* YOUR ASSIGNMENT:
Pull out each line of the records holding the string "held".

* MATERIAL TO PROCESS:
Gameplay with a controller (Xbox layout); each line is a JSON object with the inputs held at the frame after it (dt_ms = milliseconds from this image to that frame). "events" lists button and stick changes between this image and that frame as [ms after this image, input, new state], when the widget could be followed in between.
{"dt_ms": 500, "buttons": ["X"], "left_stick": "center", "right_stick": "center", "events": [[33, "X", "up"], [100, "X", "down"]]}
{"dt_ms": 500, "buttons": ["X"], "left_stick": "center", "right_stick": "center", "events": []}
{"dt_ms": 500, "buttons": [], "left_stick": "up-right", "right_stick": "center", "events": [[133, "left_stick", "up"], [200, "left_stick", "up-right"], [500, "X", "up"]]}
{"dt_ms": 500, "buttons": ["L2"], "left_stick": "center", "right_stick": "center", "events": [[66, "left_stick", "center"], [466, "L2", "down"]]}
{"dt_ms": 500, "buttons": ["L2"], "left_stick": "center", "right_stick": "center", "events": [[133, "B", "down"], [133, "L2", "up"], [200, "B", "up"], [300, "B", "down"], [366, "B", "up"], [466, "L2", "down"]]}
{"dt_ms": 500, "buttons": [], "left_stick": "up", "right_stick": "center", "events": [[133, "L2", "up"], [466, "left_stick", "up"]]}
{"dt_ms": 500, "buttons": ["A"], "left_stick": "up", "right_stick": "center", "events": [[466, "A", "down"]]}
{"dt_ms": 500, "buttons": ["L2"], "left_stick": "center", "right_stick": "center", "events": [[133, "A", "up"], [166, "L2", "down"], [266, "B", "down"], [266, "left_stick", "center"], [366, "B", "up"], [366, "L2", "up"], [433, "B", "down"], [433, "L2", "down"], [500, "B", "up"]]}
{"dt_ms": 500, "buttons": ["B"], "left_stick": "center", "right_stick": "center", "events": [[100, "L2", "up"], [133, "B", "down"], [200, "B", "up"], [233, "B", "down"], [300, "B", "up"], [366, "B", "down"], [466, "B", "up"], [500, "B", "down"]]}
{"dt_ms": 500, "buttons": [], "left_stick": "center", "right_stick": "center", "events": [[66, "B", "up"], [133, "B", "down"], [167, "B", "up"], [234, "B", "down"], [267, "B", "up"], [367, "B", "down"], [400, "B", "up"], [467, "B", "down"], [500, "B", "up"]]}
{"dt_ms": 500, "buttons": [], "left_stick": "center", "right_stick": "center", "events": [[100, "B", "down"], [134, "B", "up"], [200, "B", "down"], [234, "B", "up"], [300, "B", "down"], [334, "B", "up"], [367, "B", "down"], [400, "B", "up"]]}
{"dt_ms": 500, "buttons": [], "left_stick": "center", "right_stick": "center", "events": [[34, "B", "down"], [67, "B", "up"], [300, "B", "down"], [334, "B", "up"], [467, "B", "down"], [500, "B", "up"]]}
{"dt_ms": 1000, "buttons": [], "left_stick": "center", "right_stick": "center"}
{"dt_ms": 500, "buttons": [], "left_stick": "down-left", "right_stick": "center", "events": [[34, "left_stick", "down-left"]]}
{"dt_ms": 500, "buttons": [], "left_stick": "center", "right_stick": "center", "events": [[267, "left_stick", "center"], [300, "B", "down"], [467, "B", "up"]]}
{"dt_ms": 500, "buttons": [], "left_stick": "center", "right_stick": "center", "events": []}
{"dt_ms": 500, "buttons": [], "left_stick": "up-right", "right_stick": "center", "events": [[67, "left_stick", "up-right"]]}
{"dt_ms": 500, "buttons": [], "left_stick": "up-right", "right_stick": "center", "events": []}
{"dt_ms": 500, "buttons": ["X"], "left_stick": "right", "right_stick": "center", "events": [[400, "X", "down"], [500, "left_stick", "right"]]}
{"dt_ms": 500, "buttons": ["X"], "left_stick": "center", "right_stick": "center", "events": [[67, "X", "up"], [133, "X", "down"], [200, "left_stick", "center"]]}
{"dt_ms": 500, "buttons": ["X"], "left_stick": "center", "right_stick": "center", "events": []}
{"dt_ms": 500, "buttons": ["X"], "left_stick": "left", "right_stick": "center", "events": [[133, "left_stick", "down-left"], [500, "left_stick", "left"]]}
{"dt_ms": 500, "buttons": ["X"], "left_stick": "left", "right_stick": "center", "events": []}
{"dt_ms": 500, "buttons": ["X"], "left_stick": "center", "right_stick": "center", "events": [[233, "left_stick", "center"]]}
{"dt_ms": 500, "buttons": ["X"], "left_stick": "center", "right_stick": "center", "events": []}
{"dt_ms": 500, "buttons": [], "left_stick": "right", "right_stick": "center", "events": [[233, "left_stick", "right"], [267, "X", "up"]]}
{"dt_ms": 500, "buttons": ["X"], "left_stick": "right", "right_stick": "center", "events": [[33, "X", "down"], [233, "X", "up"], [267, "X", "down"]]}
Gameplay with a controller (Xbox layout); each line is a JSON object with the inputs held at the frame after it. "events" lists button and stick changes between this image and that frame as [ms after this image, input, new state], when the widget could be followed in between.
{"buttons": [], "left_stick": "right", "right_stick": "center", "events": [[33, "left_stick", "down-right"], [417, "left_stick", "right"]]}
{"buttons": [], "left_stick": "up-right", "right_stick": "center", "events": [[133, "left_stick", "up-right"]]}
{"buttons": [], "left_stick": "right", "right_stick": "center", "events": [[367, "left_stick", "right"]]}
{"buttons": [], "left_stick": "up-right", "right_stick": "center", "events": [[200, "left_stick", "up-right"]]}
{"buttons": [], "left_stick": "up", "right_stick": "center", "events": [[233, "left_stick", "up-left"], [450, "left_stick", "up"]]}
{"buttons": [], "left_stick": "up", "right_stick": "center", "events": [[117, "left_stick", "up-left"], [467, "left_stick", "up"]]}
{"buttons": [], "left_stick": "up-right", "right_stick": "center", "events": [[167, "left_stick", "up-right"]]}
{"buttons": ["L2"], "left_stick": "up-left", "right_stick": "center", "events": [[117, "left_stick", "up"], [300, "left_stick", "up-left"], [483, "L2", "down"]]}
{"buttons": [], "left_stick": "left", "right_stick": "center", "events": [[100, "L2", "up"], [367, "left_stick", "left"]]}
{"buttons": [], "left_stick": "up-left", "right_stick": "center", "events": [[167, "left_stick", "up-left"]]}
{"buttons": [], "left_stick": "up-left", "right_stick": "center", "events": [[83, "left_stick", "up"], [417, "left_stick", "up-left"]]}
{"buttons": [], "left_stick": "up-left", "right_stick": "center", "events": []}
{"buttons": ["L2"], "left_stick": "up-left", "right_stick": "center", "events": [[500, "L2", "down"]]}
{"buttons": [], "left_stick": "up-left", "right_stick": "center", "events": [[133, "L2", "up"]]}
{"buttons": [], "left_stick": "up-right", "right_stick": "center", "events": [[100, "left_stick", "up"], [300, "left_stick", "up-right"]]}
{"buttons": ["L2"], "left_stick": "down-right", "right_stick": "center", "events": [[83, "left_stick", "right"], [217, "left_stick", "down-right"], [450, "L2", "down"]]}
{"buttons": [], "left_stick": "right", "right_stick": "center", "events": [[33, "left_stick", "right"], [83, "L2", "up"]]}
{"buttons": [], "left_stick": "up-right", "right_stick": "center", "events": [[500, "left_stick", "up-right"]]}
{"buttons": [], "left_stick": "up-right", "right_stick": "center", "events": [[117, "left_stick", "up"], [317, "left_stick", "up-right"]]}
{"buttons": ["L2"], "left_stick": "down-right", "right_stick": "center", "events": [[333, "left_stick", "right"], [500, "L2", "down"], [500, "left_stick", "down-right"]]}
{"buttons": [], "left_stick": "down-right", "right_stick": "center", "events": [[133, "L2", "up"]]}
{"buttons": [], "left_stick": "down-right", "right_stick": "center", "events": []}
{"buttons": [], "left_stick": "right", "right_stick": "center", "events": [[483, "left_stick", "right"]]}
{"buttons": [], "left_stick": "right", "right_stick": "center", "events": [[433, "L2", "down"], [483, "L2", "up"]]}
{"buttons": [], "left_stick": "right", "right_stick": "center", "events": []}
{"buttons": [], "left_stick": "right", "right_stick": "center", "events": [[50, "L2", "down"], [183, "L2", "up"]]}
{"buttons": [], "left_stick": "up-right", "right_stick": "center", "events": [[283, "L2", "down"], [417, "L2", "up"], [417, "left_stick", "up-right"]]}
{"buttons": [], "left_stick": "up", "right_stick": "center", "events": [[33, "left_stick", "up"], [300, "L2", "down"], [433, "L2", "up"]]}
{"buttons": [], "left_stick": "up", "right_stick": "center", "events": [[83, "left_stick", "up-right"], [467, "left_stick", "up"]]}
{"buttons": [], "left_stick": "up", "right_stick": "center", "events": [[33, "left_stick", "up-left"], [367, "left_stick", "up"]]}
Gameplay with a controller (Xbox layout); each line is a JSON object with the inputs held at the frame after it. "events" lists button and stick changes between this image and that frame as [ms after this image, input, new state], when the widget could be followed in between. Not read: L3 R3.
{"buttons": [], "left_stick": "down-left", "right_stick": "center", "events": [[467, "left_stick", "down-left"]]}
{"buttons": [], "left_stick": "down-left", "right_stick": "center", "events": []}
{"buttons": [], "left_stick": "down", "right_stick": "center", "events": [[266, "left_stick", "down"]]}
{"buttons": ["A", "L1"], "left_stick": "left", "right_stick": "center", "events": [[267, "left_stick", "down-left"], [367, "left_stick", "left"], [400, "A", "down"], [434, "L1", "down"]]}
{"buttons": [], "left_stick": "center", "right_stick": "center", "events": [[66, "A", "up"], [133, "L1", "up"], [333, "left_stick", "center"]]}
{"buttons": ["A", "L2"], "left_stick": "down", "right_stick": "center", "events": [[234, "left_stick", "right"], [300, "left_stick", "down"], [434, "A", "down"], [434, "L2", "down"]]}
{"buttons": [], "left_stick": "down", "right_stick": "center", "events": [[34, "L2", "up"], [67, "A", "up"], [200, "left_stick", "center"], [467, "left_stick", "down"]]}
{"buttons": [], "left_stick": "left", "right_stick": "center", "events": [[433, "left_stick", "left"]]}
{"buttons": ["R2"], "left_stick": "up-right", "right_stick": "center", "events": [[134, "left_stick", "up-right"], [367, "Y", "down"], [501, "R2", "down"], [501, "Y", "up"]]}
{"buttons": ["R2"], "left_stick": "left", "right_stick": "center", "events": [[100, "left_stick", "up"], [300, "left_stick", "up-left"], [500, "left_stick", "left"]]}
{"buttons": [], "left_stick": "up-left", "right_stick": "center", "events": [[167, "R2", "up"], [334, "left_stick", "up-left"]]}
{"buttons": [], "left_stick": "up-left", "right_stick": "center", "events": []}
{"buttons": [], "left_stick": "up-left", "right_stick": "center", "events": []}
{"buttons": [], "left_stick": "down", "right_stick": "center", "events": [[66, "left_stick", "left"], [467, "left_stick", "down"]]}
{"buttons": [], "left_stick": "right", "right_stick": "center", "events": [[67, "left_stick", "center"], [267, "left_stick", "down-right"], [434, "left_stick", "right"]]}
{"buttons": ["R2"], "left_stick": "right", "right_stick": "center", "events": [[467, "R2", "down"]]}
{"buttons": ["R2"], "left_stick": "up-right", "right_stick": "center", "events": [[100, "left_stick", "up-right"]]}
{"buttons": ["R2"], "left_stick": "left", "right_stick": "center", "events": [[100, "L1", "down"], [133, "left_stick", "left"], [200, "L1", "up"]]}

* SOLVED EXERCISE:
Gameplay with a controller (Xbox layout); each line is a JSON object with the inputs held at the frame after it (dt_ms = milliseconds from this image to that frame). "events" lists button and stick changes between this image and that frame as [ms after this image, input, new state], when the widget could be followed in between.
Gameplay with a controller (Xbox layout); each line is a JSON object with the inputs held at the frame after it. "events" lists button and stick changes between this image and that frame as [ms after this image, input, new state], when the widget could be followed in between.
Gameplay with a controller (Xbox layout); each line is a JSON object with the inputs held at the frame after it. "events" lists button and stick changes between this image and that frame as [ms after this image, input, new state], when the widget could be followed in between. Not read: L3 R3.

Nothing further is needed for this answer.